Musa al-Kazim relates al-Jawshan al-Kabir from the Prophet on the successive authority of Ja'far al-Sadiq, Muhammad al-Bakir, Zayn al-Abidin, Husayn, and the fourth caliph Ali.
Al-Jawshan al-Kabir is a long prayer consisting of one hundred chapters. All chapters, except a few, consist of ten of God's names and attributes. At the end of each chapter, this passage is repeated: Glory be to You, O Lord! There is no god, but You! We beg for mercy, protect us from Hell!
At the beginning of twenty-five of these one hundred chapters, the phrase O God! I ask from You and beseech through Your beautiful names is found and these chapters contain the names of God invocated, such as "O God, O All-Merciful, O All-Compassionate." Within every chapter that begins with this phrase, there are various supplications beginning with expressions such as "O the best of forgivers." Thus, the whole prayer comprises two-hundred-and-fifty names of God and seven-hundred-and-fifty attributes and supplications.

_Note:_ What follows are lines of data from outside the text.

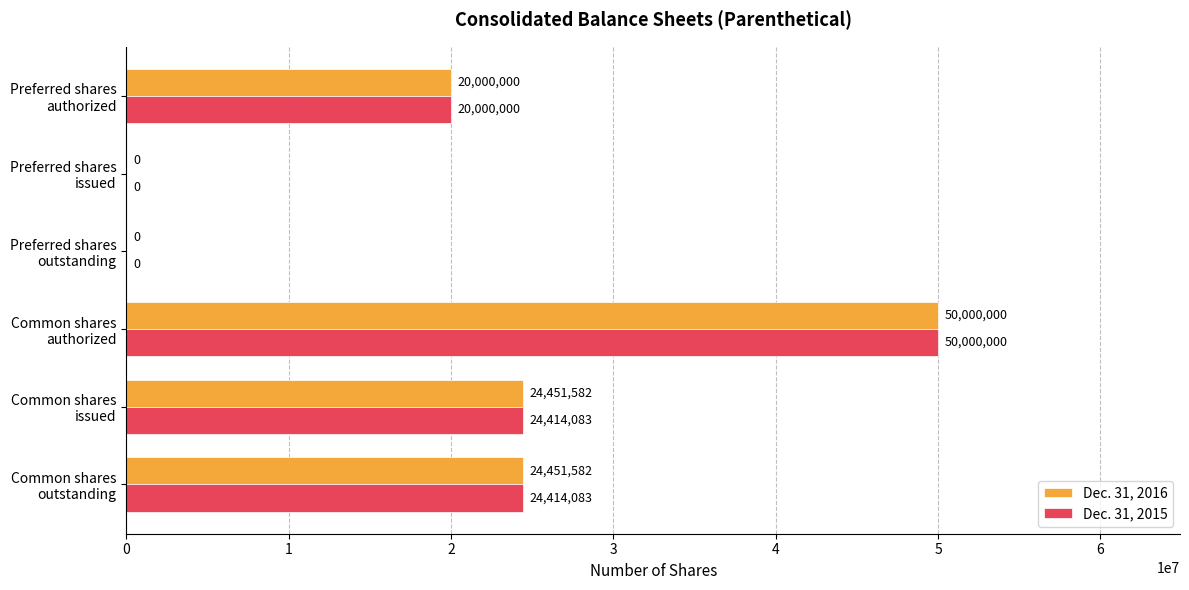

What is the greatest value displayed?

50000000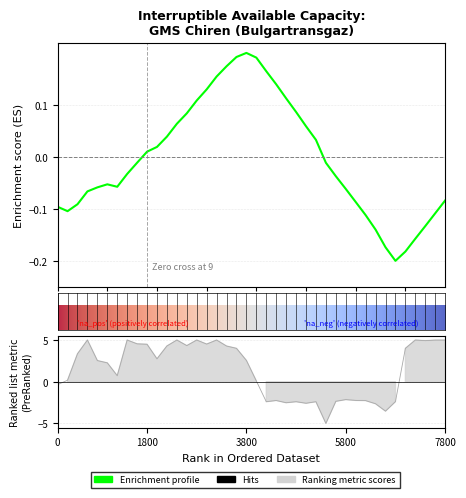

How many lines are shown in the chart?

1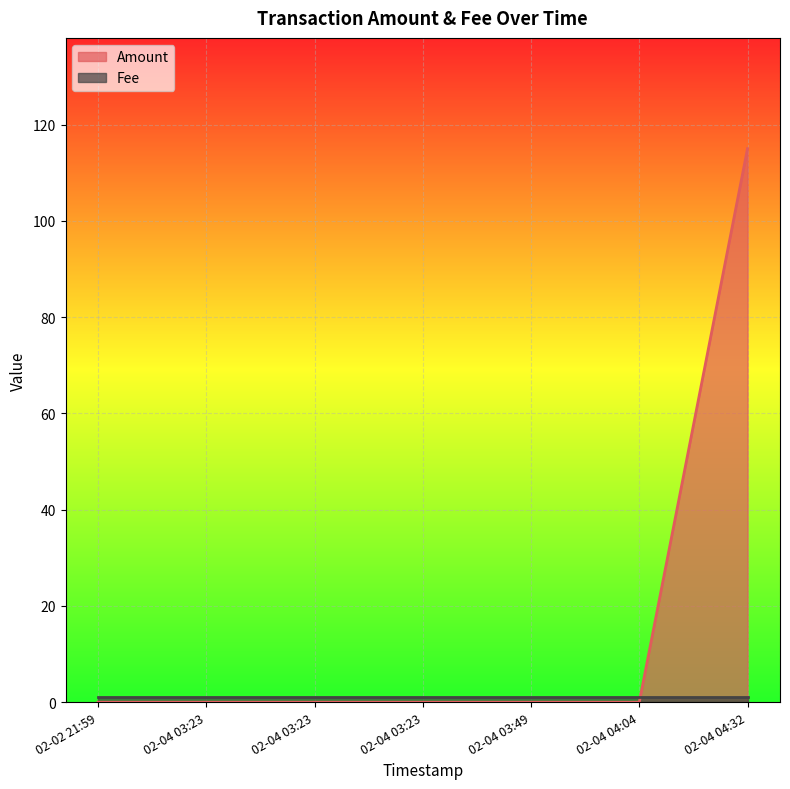

List the labels in order of value, largest first.

02-04 04:32, 02-02 21:59, 02-04 03:23, 02-04 03:23, 02-04 03:23, 02-04 03:49, 02-04 04:04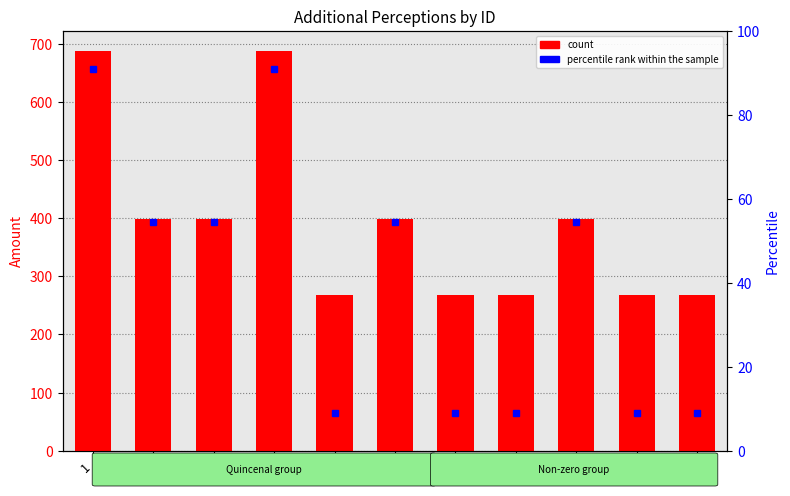

What is the difference between the second highest and minimum values in the count series?

420.2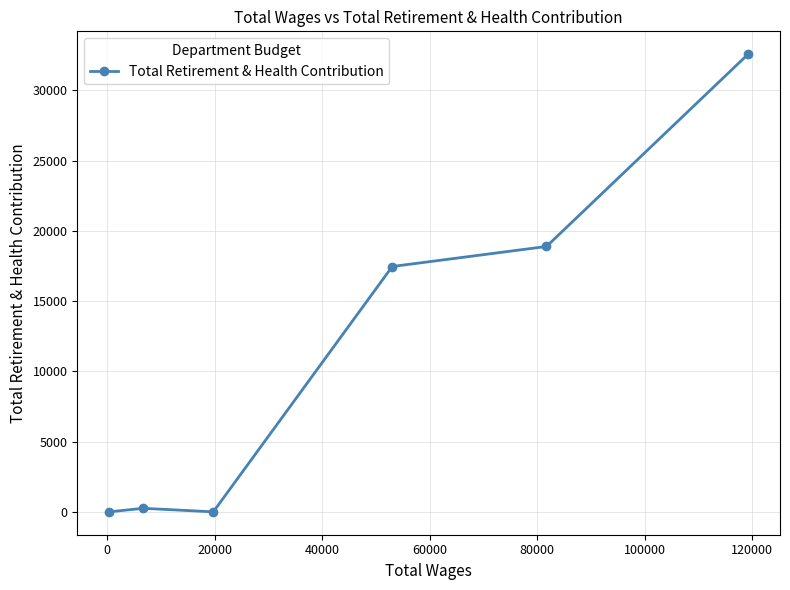

Count the number of categories in the chart.

6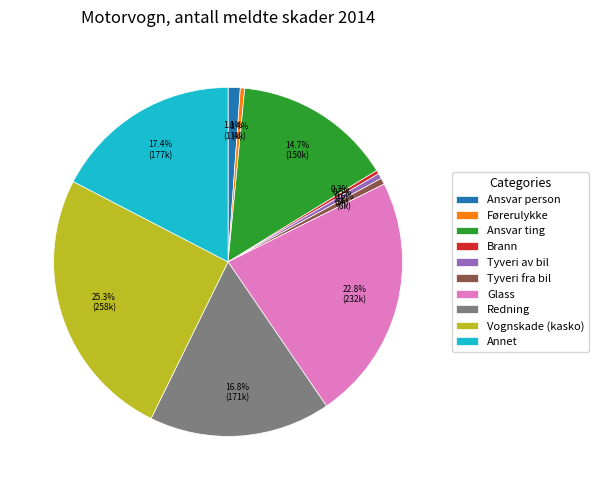

True or false: Brann accounts for 0% of the total.

True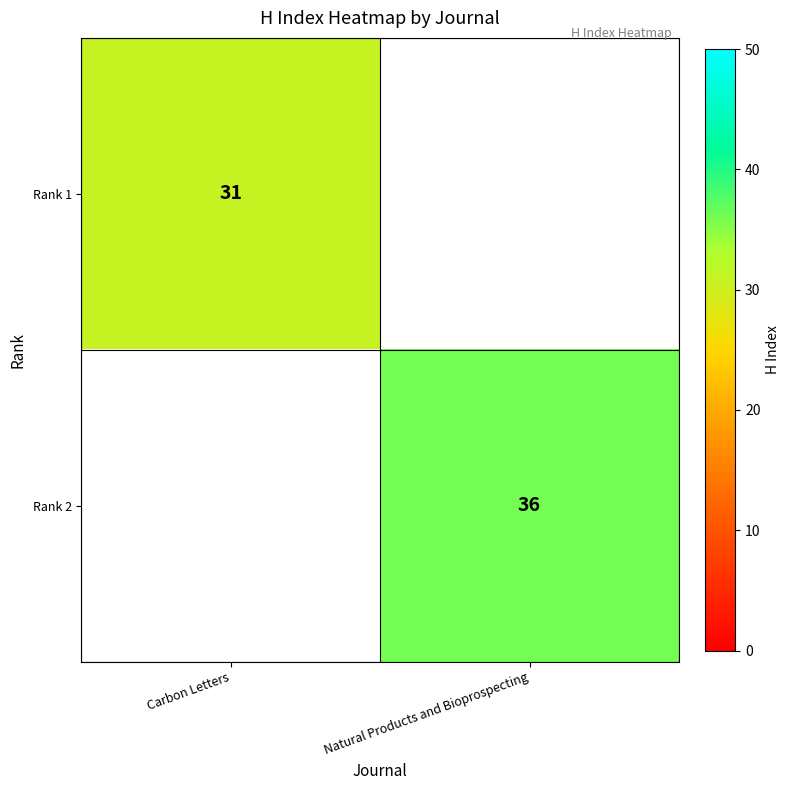

The value of Rank 1 at Carbon Letters is 55. True or false?

False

The main purpose of all these supplications is—as is clearly understood from the content of the prayer and from the phrase We beg for mercy, protect us from Hell! repeated at the end of each chapter—to plead salvation from misfortune during this life and from punishment in the Hereafter.
Al-Jawshan al-Kabir is one of the prayers most frequently recited by Muslims; its contents have deep meanings, its expressions are elegant, and various hadiths reported from the Prophet relate the rewards that one may receive in this world as well as in the hereafter for reciting it. Ahmed Ziyaeddin Gümüşhanevi included this prayer in his Majmû'atü'l-Ahdhâb, in which he collected many prayers that were repeatedly recited and formulas of remembrance of God. Later on, this prayer was published many times in separate volumes. In more recent times, it was made popular by Bediüzzaman Said Nursi (1877-1960), the author of the modern Qur'anic commentary the Risale-i Nur.